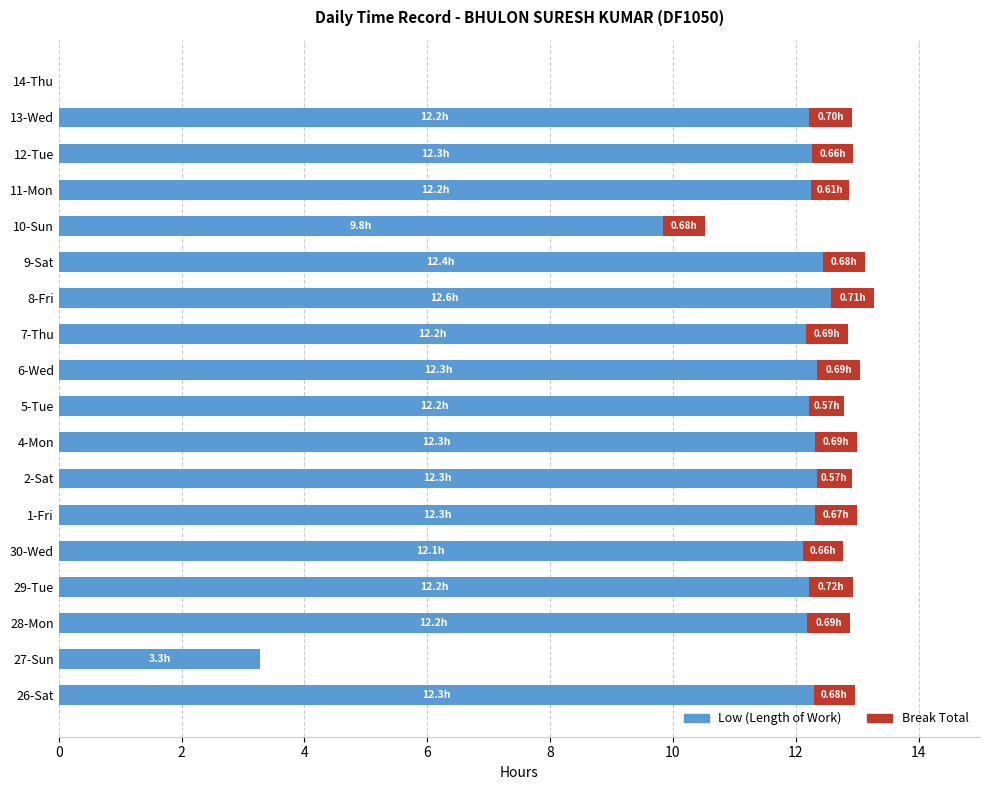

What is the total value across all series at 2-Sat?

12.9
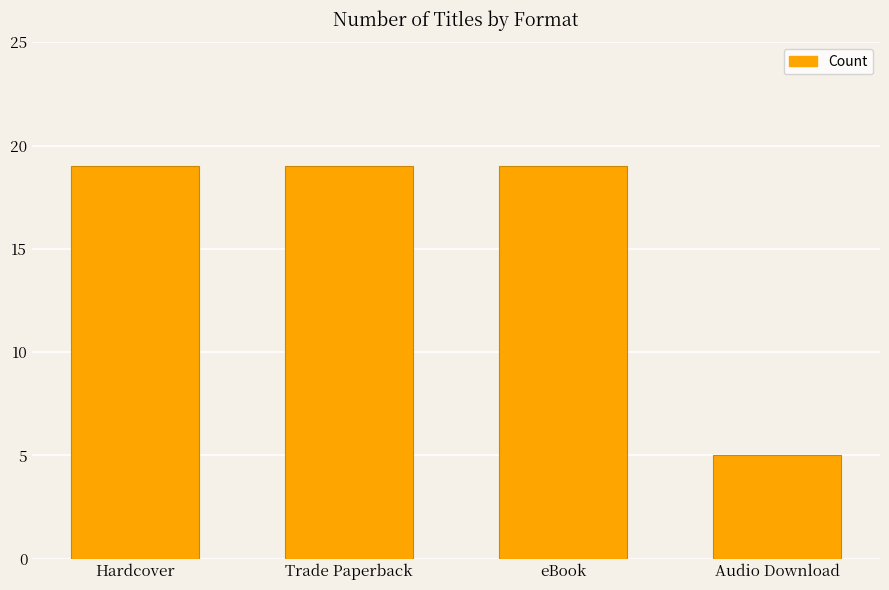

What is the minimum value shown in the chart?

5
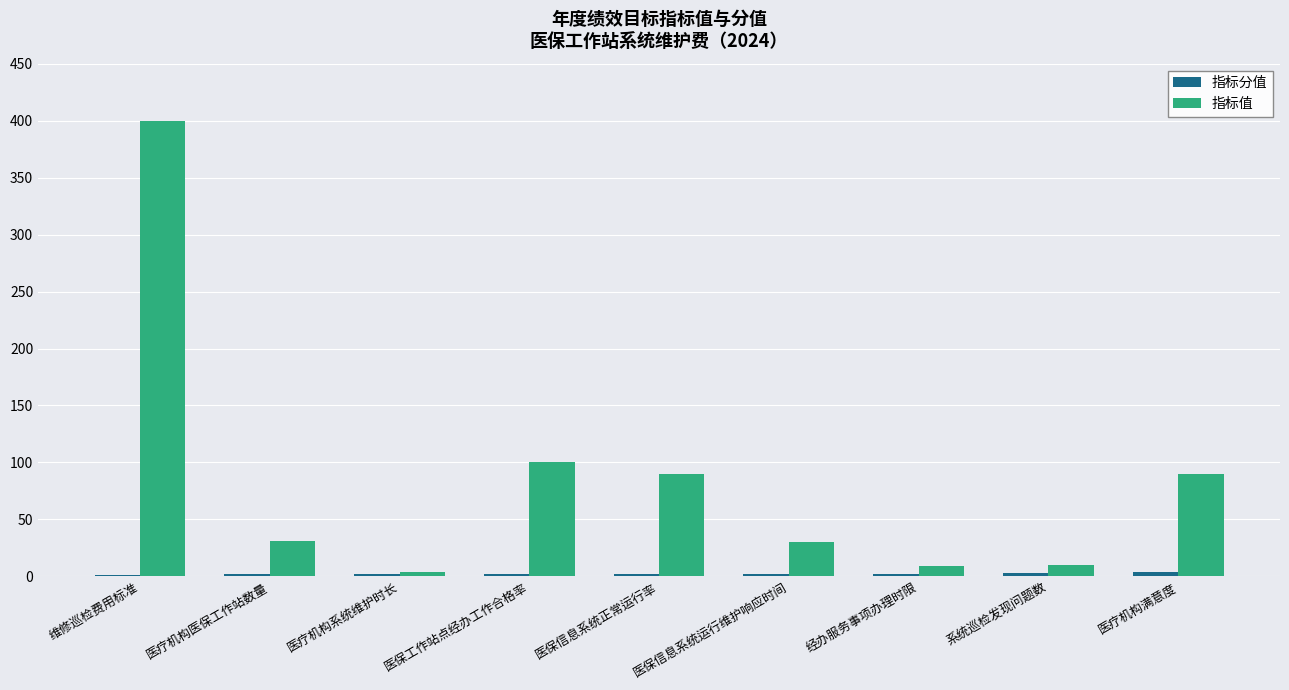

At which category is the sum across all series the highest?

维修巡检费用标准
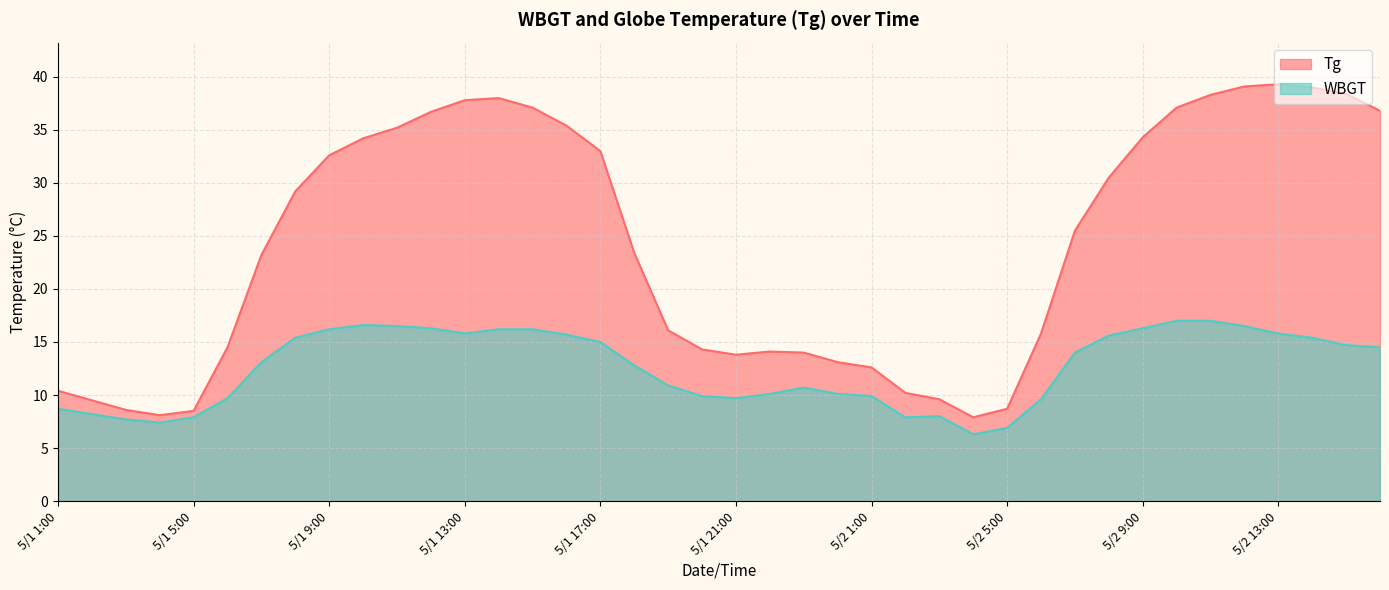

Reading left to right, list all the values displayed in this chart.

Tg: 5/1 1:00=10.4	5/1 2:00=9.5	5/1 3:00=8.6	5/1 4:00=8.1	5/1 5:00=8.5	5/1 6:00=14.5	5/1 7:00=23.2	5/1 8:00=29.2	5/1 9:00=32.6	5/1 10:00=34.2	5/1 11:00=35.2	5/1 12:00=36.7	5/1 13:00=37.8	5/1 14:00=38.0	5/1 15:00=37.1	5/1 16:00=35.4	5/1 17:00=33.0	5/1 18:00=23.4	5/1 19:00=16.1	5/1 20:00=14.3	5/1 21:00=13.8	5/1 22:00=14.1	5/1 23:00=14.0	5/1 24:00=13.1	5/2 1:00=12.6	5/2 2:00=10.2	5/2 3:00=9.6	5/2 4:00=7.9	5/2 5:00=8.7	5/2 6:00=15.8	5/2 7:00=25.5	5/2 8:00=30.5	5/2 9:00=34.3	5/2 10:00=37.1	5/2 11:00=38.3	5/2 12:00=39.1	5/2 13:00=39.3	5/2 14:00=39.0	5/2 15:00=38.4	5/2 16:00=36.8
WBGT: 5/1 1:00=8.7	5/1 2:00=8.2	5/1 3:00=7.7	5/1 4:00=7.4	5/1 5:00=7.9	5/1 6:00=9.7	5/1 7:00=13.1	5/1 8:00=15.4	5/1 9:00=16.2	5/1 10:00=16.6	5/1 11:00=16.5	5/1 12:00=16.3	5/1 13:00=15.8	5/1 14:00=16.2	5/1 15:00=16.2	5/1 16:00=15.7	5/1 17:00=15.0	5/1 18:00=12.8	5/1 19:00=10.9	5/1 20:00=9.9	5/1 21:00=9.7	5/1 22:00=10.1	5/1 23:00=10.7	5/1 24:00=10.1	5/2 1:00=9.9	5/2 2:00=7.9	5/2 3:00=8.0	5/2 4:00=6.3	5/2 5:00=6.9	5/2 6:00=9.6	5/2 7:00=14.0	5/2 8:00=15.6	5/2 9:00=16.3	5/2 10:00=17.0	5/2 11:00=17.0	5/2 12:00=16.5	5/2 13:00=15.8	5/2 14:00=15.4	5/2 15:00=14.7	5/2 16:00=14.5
=-=-=
**EXERCISE GOAL:**
Reproduce the data above with every "chart" replaced by "graph", keeping everything else unchanged and leaving out the pictures.

**RESPONSE:**
What is the total value across all series at 2-Sat?

12.9

What is the minimum value shown in the graph?

5

At which category is the sum across all series the highest?

维修巡检费用标准

Reading left to right, list all the values displayed in this graph.

Tg: 5/1 1:00=10.4	5/1 2:00=9.5	5/1 3:00=8.6	5/1 4:00=8.1	5/1 5:00=8.5	5/1 6:00=14.5	5/1 7:00=23.2	5/1 8:00=29.2	5/1 9:00=32.6	5/1 10:00=34.2	5/1 11:00=35.2	5/1 12:00=36.7	5/1 13:00=37.8	5/1 14:00=38.0	5/1 15:00=37.1	5/1 16:00=35.4	5/1 17:00=33.0	5/1 18:00=23.4	5/1 19:00=16.1	5/1 20:00=14.3	5/1 21:00=13.8	5/1 22:00=14.1	5/1 23:00=14.0	5/1 24:00=13.1	5/2 1:00=12.6	5/2 2:00=10.2	5/2 3:00=9.6	5/2 4:00=7.9	5/2 5:00=8.7	5/2 6:00=15.8	5/2 7:00=25.5	5/2 8:00=30.5	5/2 9:00=34.3	5/2 10:00=37.1	5/2 11:00=38.3	5/2 12:00=39.1	5/2 13:00=39.3	5/2 14:00=39.0	5/2 15:00=38.4	5/2 16:00=36.8
WBGT: 5/1 1:00=8.7	5/1 2:00=8.2	5/1 3:00=7.7	5/1 4:00=7.4	5/1 5:00=7.9	5/1 6:00=9.7	5/1 7:00=13.1	5/1 8:00=15.4	5/1 9:00=16.2	5/1 10:00=16.6	5/1 11:00=16.5	5/1 12:00=16.3	5/1 13:00=15.8	5/1 14:00=16.2	5/1 15:00=16.2	5/1 16:00=15.7	5/1 17:00=15.0	5/1 18:00=12.8	5/1 19:00=10.9	5/1 20:00=9.9	5/1 21:00=9.7	5/1 22:00=10.1	5/1 23:00=10.7	5/1 24:00=10.1	5/2 1:00=9.9	5/2 2:00=7.9	5/2 3:00=8.0	5/2 4:00=6.3	5/2 5:00=6.9	5/2 6:00=9.6	5/2 7:00=14.0	5/2 8:00=15.6	5/2 9:00=16.3	5/2 10:00=17.0	5/2 11:00=17.0	5/2 12:00=16.5	5/2 13:00=15.8	5/2 14:00=15.4	5/2 15:00=14.7	5/2 16:00=14.5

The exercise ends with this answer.